The siege was beginning to bite hard in April. It was clearly going to be touch and go for the defenders. Would the British relief columns reach Mafeking before the garrison was overrun or, under the pressures of starvation and disease, forced to surrender? The Empire bit its nails and waited. Mafeking’s garrison was already eating its horses, and if it had not been for a Scotsman called Sims, who demonstrated how an edible porridge could be made from the oat husks that had previously been fed to the horses, many more people would have died than those few, mainly African natives, who did succumb.
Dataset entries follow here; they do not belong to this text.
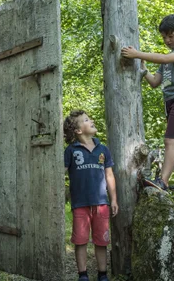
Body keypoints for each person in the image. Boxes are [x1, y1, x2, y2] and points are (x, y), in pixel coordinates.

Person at [121, 13, 174, 193]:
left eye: (171, 36)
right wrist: (143, 69)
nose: (167, 40)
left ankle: (163, 181)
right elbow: (155, 82)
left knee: (169, 140)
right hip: (172, 104)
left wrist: (137, 54)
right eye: (164, 37)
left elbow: (164, 58)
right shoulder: (166, 62)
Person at [64, 110, 118, 281]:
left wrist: (114, 199)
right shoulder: (71, 151)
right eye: (86, 120)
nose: (92, 120)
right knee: (80, 240)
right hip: (80, 203)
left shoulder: (103, 149)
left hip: (102, 203)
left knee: (102, 241)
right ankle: (83, 275)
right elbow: (61, 172)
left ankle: (102, 274)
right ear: (78, 130)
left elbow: (109, 175)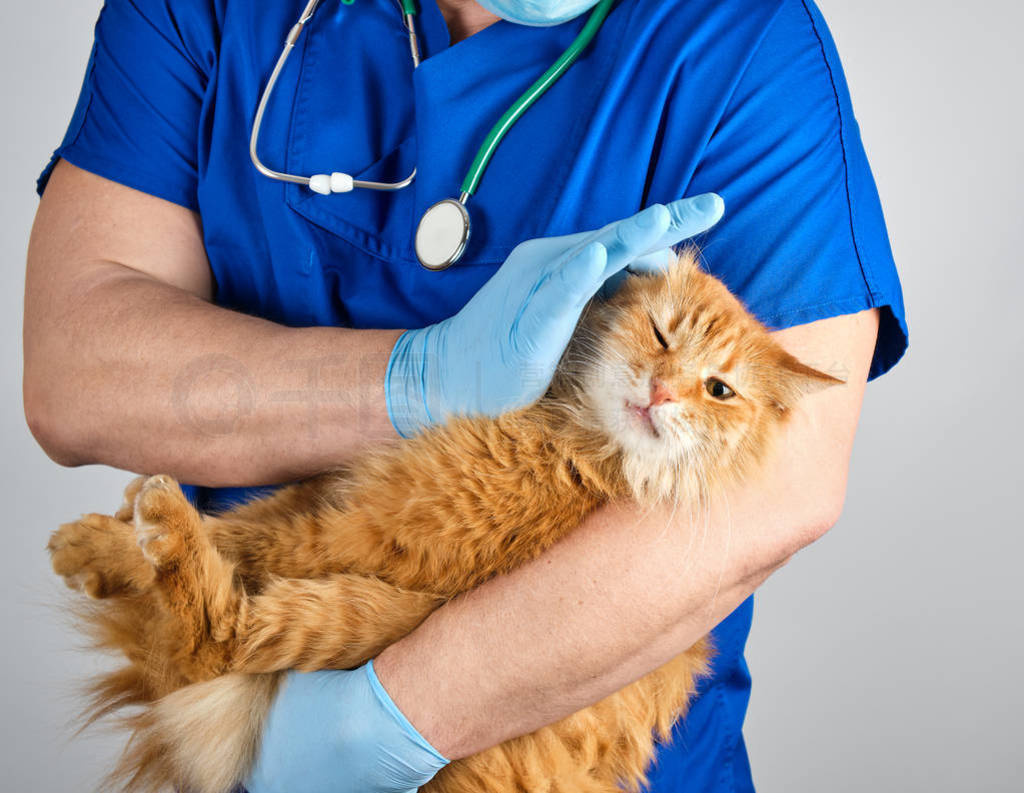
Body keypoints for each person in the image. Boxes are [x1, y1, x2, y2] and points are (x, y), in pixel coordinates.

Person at [23, 0, 907, 790]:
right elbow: (77, 368)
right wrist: (417, 379)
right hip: (233, 674)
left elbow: (784, 482)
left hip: (536, 752)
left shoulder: (739, 38)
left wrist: (387, 725)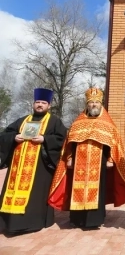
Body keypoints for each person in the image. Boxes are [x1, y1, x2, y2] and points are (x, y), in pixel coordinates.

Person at [48, 87, 125, 229]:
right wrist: (69, 157)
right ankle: (77, 219)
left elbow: (115, 143)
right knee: (77, 188)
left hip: (100, 163)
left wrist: (111, 160)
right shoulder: (77, 123)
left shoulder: (108, 123)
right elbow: (69, 143)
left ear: (101, 104)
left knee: (98, 190)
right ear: (87, 104)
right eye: (91, 102)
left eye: (97, 102)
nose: (94, 105)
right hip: (78, 164)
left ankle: (95, 220)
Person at [0, 88, 67, 234]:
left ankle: (32, 223)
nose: (40, 105)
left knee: (35, 196)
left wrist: (45, 139)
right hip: (18, 167)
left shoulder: (54, 121)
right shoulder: (23, 120)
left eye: (43, 102)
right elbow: (5, 134)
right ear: (33, 104)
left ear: (49, 105)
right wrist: (14, 137)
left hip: (40, 168)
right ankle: (10, 223)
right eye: (38, 102)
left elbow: (62, 139)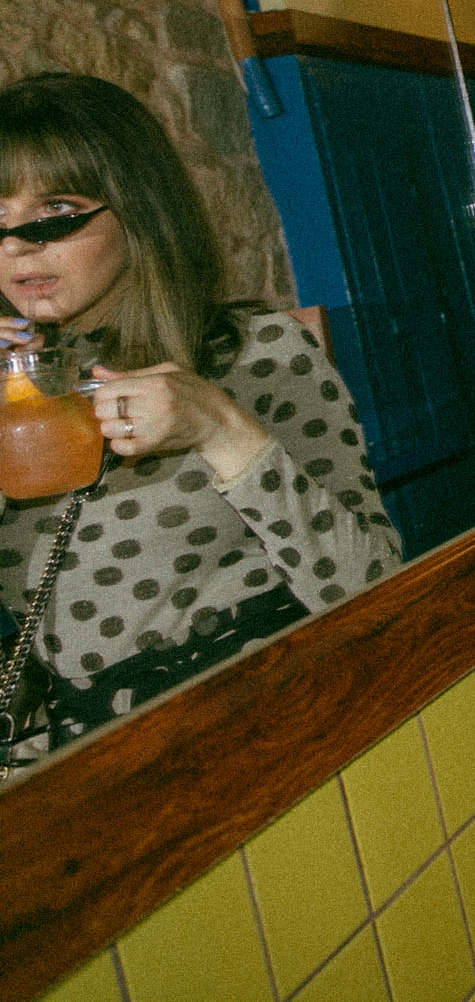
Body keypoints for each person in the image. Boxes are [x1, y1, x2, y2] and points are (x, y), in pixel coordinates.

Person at [0, 73, 400, 748]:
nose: (17, 246)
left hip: (267, 726)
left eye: (55, 211)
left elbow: (377, 585)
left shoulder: (255, 352)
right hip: (93, 760)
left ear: (138, 207)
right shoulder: (17, 394)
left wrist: (223, 429)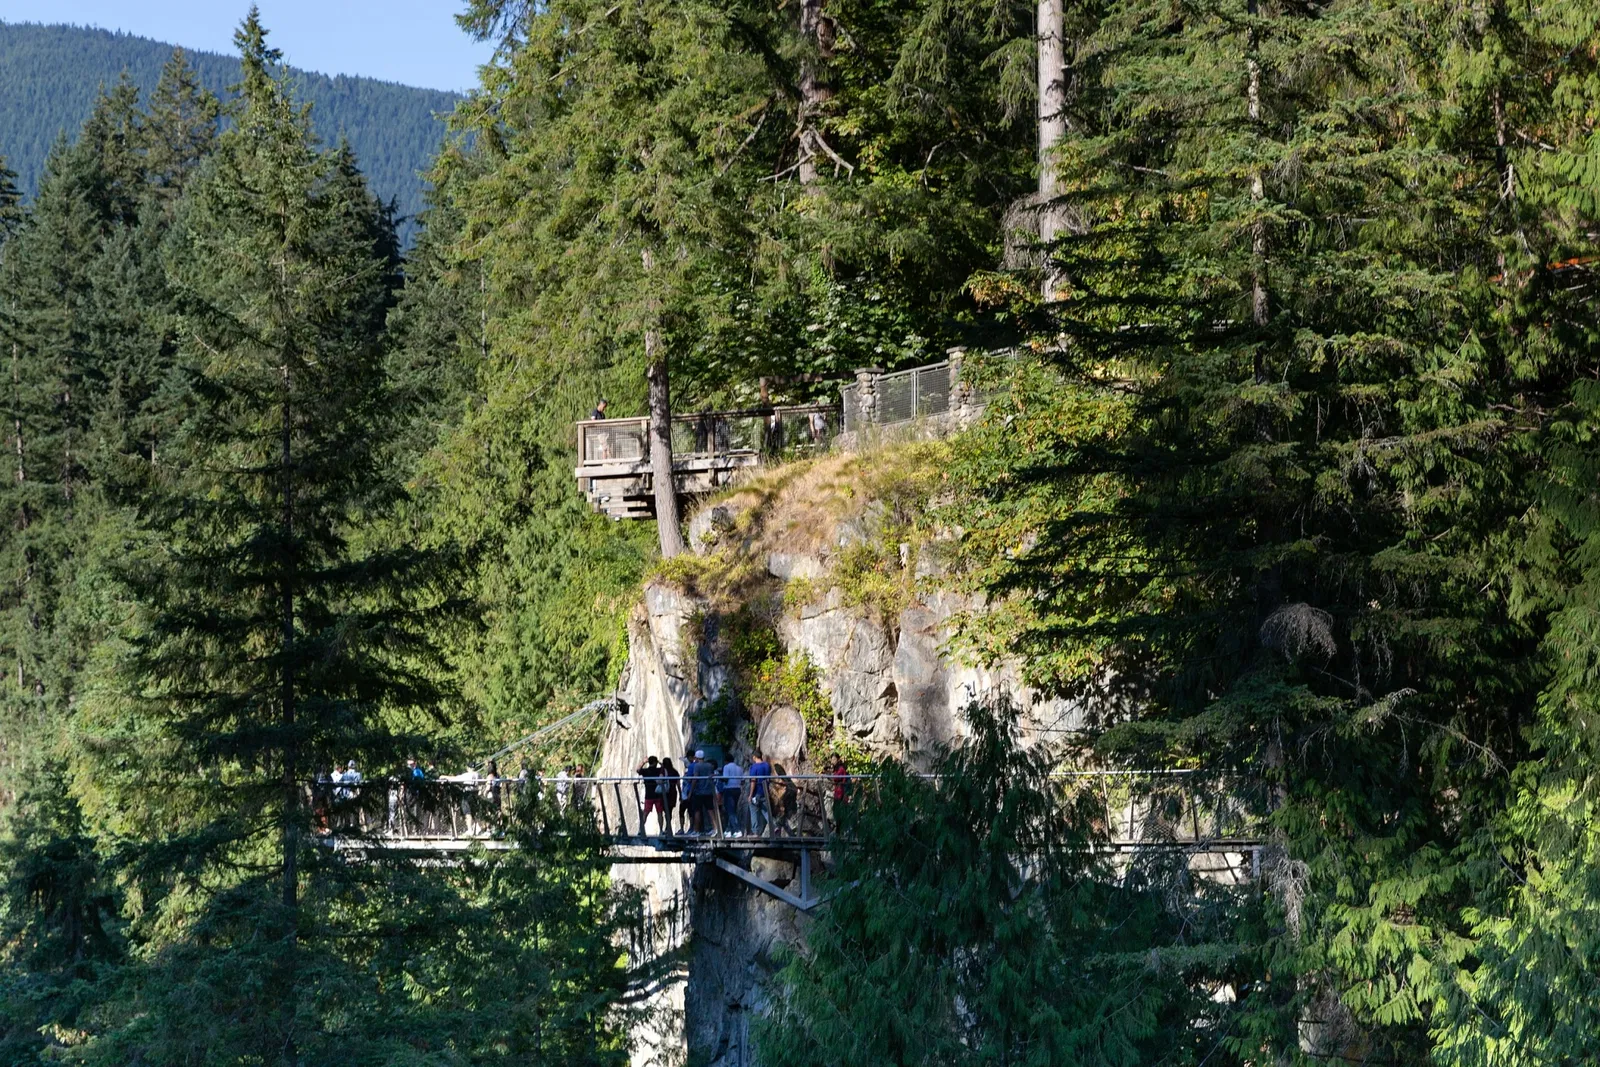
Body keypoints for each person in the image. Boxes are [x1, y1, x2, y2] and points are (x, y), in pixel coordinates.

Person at [690, 750, 717, 835]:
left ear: (697, 758)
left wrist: (691, 791)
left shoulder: (697, 766)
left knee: (697, 811)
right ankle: (715, 828)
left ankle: (696, 830)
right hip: (709, 791)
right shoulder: (709, 766)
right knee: (710, 810)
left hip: (699, 792)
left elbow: (695, 778)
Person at [747, 750, 773, 836]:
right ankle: (774, 827)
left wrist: (750, 795)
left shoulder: (754, 767)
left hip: (756, 793)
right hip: (765, 792)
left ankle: (756, 832)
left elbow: (753, 781)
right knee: (766, 811)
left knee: (753, 810)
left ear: (754, 757)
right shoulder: (767, 765)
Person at [638, 756, 666, 835]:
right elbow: (664, 768)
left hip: (648, 795)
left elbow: (638, 770)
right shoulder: (658, 770)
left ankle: (640, 830)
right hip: (658, 795)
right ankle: (661, 830)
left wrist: (644, 762)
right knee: (659, 813)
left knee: (645, 813)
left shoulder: (645, 771)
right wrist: (660, 762)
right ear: (655, 762)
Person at [719, 755, 744, 837]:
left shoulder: (726, 767)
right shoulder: (739, 768)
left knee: (730, 810)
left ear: (726, 761)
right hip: (737, 789)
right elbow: (742, 781)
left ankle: (737, 830)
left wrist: (718, 777)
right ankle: (729, 830)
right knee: (733, 809)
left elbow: (726, 779)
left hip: (729, 789)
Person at [826, 757, 850, 831]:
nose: (832, 761)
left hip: (841, 793)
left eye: (834, 759)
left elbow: (836, 778)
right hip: (838, 792)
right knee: (837, 811)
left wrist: (829, 774)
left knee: (839, 811)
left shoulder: (841, 769)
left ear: (838, 760)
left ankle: (841, 830)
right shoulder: (837, 769)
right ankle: (838, 829)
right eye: (832, 759)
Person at [660, 757, 681, 835]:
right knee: (669, 810)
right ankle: (667, 827)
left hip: (664, 792)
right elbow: (678, 784)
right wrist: (680, 794)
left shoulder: (662, 771)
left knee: (664, 810)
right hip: (672, 792)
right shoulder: (675, 771)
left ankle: (665, 828)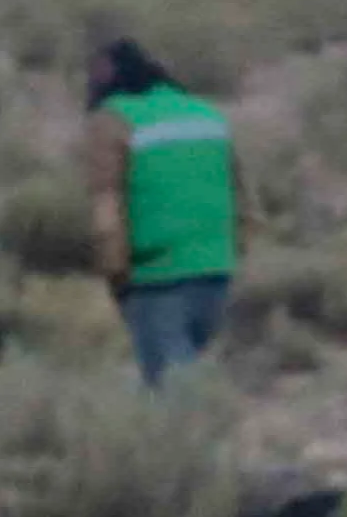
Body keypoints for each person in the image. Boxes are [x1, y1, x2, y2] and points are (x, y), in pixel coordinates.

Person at [83, 38, 238, 386]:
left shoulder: (112, 120)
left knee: (173, 390)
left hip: (156, 274)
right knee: (188, 373)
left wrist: (115, 275)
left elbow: (106, 209)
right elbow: (246, 203)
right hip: (216, 269)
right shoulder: (206, 114)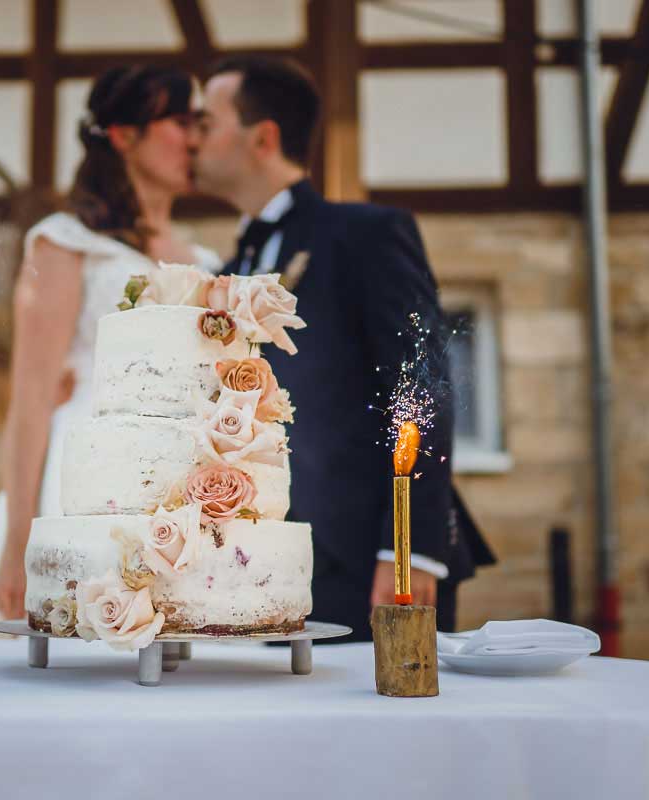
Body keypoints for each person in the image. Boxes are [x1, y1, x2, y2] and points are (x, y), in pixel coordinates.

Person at [191, 55, 495, 641]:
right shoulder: (230, 269)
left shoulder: (365, 234)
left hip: (363, 553)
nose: (195, 139)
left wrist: (409, 546)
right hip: (263, 557)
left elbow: (421, 383)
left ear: (263, 136)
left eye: (207, 123)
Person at [0, 65, 219, 636]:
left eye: (200, 124)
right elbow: (29, 401)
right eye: (179, 121)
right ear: (122, 134)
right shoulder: (65, 243)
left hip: (179, 494)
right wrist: (20, 539)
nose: (195, 139)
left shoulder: (209, 261)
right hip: (80, 480)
With relief virtually in sight, the Boers who never risked any attack where it could be predicted that they might lose more than 25 men – mounted their most daring offensive yet under Eloff, the son of the Boer commander. He and his men entered the town along a river valley and stormed a defensive strongpoint, capturing the men inside it. However, he was let down by other commandos [Boer fighting units] that failed to follow his daring lead. As a result, he and his men had no option but to surrender.
Five days later, on 17 May 1900, Major `Karri’ Davies and 10 men of the Imperial Light Horse entered the town. Within hours Mafeking was relieved and the siege was lifted. Celebrations, not even surpassed at the conclusion of two world wars, were held throughout the British Empire. A new word, to `maffick’, entered the English language.